It’s strange… If 18 is musically similar to PLAY I guess so. I mean, I don’t know why it wouldn’t be similar, seeing it was made by the same person in the same studio with the same equipment… So it did seem funny when 18 was released and a lot of journalists, especially in the UK, criticised it for being too similar to PLAY and I just thought to myself, “Since when is that a bad thing?” You know, these are the same journalists who love Oasis who have basically written every record they make sounds exactly the same. They’re the same journalists who love the White Stripes and apart from the last White Stripes record, their records all kind of sound the same. So most of the music that journalists like does tend to be a little repetitive and tautological and then suddenly I make a record that’s similar to the previous record I made and I’m crucified for it. It bothers me a little bit, but a lot of the things that I’m criticised for, like making two records that are fairly similar or licensing my music to advertisements, it just seems arbitrary that I’m criticised for it, because it’s stuff that everybody does.

“We Are All Made Of Stars” is a very beautiful track.
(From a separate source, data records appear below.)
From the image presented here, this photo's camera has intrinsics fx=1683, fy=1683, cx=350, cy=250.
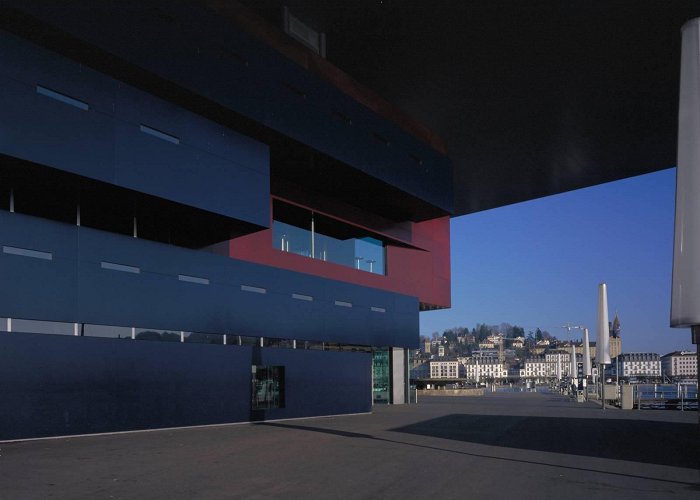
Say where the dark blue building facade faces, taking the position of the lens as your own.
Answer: facing the viewer and to the right of the viewer
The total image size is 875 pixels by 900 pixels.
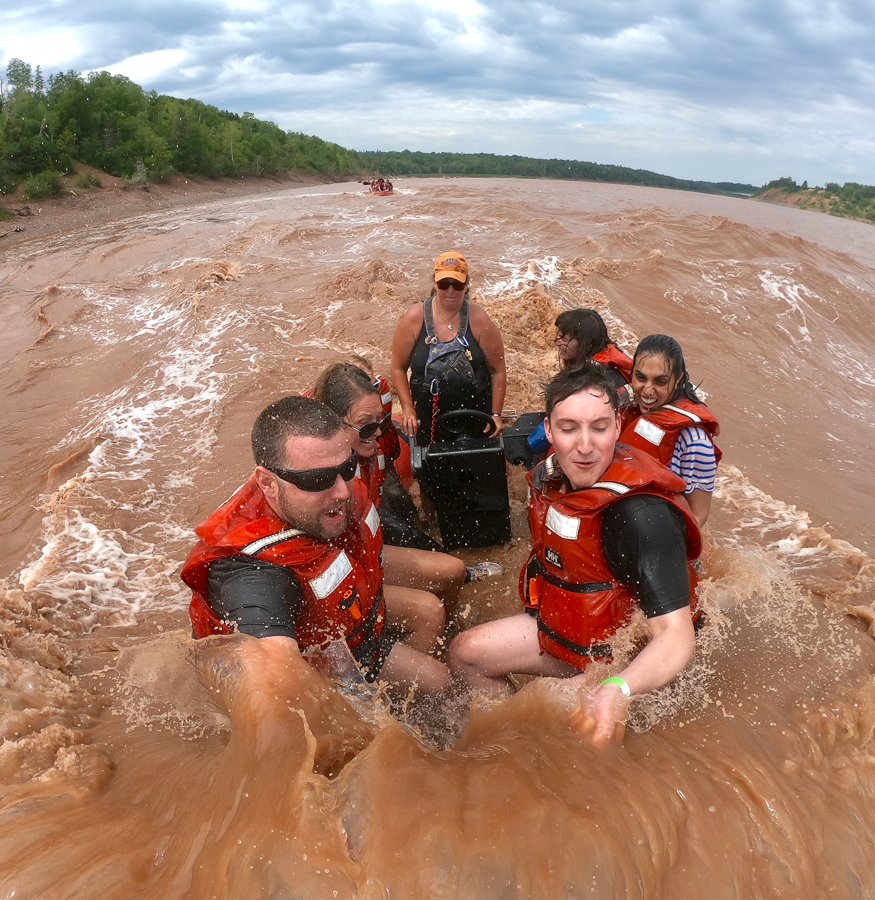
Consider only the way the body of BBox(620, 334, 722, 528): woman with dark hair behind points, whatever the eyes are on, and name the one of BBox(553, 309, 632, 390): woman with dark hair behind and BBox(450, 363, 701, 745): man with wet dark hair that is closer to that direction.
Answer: the man with wet dark hair

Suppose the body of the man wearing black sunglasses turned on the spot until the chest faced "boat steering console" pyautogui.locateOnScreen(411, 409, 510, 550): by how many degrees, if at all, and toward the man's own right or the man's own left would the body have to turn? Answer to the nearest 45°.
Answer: approximately 90° to the man's own left

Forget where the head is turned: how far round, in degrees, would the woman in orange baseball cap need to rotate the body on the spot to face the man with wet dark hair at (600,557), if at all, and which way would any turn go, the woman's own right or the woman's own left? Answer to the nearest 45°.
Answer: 0° — they already face them

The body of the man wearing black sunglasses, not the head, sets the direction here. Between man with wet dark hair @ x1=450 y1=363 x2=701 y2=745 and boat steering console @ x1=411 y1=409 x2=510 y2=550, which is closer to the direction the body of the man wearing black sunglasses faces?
the man with wet dark hair

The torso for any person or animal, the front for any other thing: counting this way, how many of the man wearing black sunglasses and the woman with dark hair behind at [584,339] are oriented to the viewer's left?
1

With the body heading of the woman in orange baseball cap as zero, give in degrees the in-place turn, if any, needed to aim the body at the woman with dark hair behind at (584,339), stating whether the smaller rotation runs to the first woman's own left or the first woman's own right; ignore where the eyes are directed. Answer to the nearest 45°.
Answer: approximately 45° to the first woman's own left

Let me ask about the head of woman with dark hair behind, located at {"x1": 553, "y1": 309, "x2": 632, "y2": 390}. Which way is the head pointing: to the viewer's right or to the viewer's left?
to the viewer's left

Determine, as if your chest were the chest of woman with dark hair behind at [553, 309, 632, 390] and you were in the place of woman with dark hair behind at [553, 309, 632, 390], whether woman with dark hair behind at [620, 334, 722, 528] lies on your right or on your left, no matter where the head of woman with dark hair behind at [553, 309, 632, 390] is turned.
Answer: on your left

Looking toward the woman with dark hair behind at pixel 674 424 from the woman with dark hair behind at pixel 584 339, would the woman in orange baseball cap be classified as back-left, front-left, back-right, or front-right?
back-right

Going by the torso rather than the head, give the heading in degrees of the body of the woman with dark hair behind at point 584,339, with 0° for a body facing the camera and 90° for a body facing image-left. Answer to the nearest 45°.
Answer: approximately 90°
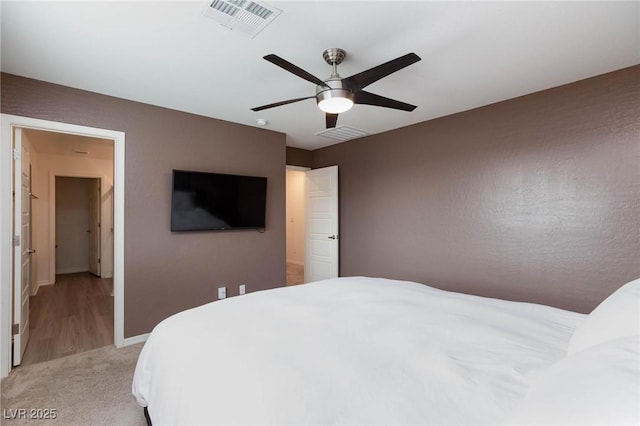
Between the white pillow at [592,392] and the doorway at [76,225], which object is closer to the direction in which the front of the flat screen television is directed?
the white pillow

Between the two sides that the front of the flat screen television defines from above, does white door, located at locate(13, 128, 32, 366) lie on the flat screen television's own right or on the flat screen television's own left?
on the flat screen television's own right

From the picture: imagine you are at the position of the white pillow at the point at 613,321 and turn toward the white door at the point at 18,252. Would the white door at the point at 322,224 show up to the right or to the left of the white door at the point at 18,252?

Can you tell us a little bit about it?

Well, “We Are All Made Of Stars” was the last song made for 18. I’d basically finished the record and I was just having fun playing music in my studio and that song came out of it and it’s a hard song to describe. It’s a song about the material which 99% of the universe is comprised, because on the periodic table of elements, all of the elements, all the matter in the universe, apart from, I think, carbon and helium, come from the furnace of a star. So the truth is, quite literally, on a quantum level, all the matter that comprises everything that we are and everything we’re surrounded with does in fact come from stars. “We Are All Made Of Stars” was me being a science nerd, writing a pop song about quantum mechanics.

On the last album HOTEL, you seemed to make a lot less use of samples. Was there any particular reason for that?

HOTEL didn’t have nearly as many samples as some of the records I made in the past and I wish I had a good answer or a good explanation of why it didn’t have lots of samples. The truth is, I was using different software on my computer and the sampling section of this software is really hard to use, so it was me just being lazy. It was just a lot more satisfying and more fun to make music without samples, primarily because the sampling software was such a pain in the ass to use. I should really think of a better reason, but that’s the truth of why it didn’t have as many samples.

HOTEL also featured you singing quite a lot more. Is singing something that you enjoy?

I don’t particularly like my voice, but I really like singing and so on HOTEL. The last record I sang on was ANIMAL RIGHTS, which really probably should have led me to never want to sing again on a record… But with HOTEL I’d written these songs and most of them were fairly personal, so it just made sense for me to sing them and luckily there’s a lot you can do in the studio to take even a poor, weak voice sound passable, and so that’s what we did with HOTEL.

m-216

“New York, New York” features guest vocals by Debbie Harry. How did this collaboration come about?

New York, New York” is a song that I wrote about degeneracy and debauchery in New York and I wanted to write a really fun disco song, sort of in the spirit of “Shattered” by the Rolling Stones or “White Lines” by Grandmaster Flash. After writing it, I thought that the perfect person to sing it would be Debbie Harry and so I asked her to sing it and luckily she agreed. There really is no more iconic New York female vocalist than Debbie Harry. In my mind she stands for everything fantastic about the New York music scene, so I was incredibly honoured and grateful that she agreed to sing on it.

Did you have Debbie in mind when you wrote the song?

When I wrote “New York, New York” I wasn’t really thinking of Debbie Harry, probably because I thought she was out of my league as far as someone who would sing it. But once it was done I thought it would just be fantastic to try and get her to sing it and as I said, luckily she did.

Would you describe yourself as a big Blondie fan?

I’m a big Blondie fan, but I’m also just a big fan of Debbie Harry and everything that Blondie stood for; they weren’t just a fantastic pop group, they were also very involved in the downtown New York art scene. They were hanging out with Andy Warhol, Jean-Michel Basquiat and Jim Jarmusch. It was a very sort of fecund, interesting art scene that they were really a big part of.

Around the time that 18 came out you claimed you’d written about three thousand songs in your life to date. Are you still so prolific?

I have my own studio here and because it’s a one-person studio, I can come in here and I can be very prolific and very productive. I’d say on average I write about 1 or 2 songs a day and if you figure, if I do that 300 days out of the year, that’s 600 songs a year, so the problem, when making a record, for me, is trying to figure out what music to include. Right now I’m trying to work on my next new record and maybe the next new record will have 15 songs on it, but I already have 400 songs written. Not that they’re 400 good songs, but they’re 400 relatively finished compositions and so, yeah, it’s like being the captain of a sinking ship where you have one lifeboat, and 400 passengers and they’re all looking at you eagerly, saying, “Please let me be the one to get on the lifeboat,” and you have to say, “No” to 385 of them.